-- begin Information provided --

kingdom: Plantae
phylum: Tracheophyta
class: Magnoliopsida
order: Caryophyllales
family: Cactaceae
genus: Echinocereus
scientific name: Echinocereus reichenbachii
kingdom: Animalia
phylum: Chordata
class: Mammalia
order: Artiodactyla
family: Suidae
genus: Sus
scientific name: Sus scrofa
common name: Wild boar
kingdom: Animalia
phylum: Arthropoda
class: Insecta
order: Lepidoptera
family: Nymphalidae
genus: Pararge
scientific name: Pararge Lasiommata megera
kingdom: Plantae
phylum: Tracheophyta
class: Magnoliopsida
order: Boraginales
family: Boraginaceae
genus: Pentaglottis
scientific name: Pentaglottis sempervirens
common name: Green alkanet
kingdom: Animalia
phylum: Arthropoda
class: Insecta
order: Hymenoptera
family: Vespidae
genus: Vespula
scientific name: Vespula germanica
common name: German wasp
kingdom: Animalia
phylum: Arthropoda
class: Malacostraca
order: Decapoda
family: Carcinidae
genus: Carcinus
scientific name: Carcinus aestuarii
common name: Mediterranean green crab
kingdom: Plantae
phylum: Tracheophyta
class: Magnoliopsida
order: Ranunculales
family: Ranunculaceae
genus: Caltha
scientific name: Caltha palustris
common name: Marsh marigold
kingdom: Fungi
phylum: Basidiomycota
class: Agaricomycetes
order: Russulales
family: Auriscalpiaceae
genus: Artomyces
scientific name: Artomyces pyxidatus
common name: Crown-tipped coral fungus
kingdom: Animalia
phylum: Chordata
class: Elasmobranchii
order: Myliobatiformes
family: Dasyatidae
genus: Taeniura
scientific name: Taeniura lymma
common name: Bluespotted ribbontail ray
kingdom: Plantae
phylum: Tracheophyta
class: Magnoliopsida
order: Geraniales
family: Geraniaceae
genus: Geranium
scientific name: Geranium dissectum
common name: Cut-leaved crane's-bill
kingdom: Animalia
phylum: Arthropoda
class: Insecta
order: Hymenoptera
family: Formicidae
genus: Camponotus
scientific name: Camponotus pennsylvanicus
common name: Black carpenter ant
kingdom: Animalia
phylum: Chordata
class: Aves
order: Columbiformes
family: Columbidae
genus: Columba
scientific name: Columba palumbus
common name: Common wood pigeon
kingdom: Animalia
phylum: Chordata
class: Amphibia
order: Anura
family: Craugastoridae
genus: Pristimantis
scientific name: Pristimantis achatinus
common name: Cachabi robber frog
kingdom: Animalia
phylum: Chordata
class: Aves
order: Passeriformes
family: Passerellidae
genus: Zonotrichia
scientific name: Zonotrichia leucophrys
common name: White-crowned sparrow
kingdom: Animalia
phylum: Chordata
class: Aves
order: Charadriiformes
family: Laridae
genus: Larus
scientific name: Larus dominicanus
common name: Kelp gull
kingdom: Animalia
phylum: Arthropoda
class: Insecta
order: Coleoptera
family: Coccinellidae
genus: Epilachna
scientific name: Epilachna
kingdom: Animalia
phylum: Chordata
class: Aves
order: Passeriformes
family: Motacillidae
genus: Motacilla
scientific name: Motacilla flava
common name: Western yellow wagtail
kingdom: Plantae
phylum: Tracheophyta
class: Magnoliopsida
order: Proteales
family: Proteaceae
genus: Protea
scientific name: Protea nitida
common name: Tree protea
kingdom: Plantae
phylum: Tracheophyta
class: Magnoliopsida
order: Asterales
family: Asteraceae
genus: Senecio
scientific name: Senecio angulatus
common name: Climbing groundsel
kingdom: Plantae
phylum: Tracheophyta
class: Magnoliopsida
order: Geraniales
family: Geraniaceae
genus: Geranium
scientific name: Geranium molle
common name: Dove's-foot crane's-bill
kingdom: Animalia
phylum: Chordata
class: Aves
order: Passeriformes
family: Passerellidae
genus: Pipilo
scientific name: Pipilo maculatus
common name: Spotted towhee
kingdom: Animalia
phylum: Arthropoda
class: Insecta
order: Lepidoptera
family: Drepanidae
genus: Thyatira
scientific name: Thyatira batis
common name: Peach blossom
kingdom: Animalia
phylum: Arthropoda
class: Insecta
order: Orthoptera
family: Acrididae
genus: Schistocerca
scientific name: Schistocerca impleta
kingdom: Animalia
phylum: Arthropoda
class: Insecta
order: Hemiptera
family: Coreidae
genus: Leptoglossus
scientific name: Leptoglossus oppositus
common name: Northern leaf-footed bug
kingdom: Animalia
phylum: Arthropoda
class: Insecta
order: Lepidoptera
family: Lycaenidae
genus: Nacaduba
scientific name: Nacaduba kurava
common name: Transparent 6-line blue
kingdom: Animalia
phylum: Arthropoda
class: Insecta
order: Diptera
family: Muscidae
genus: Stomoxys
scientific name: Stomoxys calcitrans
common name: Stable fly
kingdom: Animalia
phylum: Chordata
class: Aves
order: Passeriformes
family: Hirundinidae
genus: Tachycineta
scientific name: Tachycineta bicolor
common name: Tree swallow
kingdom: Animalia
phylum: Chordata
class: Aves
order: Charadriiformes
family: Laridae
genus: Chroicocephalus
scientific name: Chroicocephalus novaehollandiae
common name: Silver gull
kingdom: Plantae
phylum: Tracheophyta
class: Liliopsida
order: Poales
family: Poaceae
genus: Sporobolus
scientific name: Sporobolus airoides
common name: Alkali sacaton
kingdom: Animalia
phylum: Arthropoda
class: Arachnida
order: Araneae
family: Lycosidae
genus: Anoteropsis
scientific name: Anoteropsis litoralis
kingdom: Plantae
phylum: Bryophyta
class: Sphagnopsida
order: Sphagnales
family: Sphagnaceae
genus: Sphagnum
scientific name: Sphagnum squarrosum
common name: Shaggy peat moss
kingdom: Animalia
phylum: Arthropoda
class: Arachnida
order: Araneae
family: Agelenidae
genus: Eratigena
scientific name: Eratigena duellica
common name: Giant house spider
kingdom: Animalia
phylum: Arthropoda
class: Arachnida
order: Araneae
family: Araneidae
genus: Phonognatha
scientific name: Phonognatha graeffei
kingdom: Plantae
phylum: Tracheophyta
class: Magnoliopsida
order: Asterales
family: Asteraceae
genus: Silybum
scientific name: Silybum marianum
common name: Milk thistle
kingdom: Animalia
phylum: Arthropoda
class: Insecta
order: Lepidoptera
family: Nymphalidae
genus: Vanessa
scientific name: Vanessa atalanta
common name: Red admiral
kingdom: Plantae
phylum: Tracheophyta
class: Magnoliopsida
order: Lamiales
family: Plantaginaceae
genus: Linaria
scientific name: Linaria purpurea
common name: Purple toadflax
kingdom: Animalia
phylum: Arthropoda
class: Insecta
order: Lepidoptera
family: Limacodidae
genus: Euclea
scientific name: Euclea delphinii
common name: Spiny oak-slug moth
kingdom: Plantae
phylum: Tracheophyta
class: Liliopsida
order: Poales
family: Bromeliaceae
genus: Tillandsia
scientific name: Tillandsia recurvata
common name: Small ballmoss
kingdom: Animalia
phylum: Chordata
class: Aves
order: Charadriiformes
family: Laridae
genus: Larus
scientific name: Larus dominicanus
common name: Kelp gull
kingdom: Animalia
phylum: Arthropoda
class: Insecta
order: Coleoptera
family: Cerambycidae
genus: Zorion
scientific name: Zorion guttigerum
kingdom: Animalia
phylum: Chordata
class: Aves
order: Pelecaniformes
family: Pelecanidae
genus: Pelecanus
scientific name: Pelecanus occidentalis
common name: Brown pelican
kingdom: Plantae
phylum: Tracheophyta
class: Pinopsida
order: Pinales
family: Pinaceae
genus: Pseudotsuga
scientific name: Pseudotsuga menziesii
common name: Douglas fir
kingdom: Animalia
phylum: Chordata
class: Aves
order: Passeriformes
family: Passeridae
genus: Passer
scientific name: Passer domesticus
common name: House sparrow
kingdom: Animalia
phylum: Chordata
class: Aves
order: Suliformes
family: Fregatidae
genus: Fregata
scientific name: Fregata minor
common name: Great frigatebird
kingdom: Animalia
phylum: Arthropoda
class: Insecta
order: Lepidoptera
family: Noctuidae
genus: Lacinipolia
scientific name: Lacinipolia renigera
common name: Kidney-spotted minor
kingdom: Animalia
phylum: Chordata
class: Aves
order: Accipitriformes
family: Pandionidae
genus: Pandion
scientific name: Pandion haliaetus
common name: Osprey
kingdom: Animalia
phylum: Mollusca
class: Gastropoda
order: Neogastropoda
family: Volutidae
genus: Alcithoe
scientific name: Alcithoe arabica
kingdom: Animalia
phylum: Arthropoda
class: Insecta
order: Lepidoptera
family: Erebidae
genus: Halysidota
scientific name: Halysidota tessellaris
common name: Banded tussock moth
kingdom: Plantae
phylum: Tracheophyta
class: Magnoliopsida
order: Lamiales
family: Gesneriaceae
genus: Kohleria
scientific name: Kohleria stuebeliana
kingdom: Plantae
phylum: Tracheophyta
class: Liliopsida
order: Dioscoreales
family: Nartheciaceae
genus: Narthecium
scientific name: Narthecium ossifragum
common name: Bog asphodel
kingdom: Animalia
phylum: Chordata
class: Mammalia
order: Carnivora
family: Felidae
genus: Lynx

-- end Information provided --

*Written problem*. Can you repeat the stretch of the data from the line containing "scientific name: Zorion guttigerum" through the line containing "common name: House sparrow", word for word?

*Finished answer*.
scientific name: Zorion guttigerum
kingdom: Animalia
phylum: Chordata
class: Aves
order: Pelecaniformes
family: Pelecanidae
genus: Pelecanus
scientific name: Pelecanus occidentalis
common name: Brown pelican
kingdom: Plantae
phylum: Tracheophyta
class: Pinopsida
order: Pinales
family: Pinaceae
genus: Pseudotsuga
scientific name: Pseudotsuga menziesii
common name: Douglas fir
kingdom: Animalia
phylum: Chordata
class: Aves
order: Passeriformes
family: Passeridae
genus: Passer
scientific name: Passer domesticus
common name: House sparrow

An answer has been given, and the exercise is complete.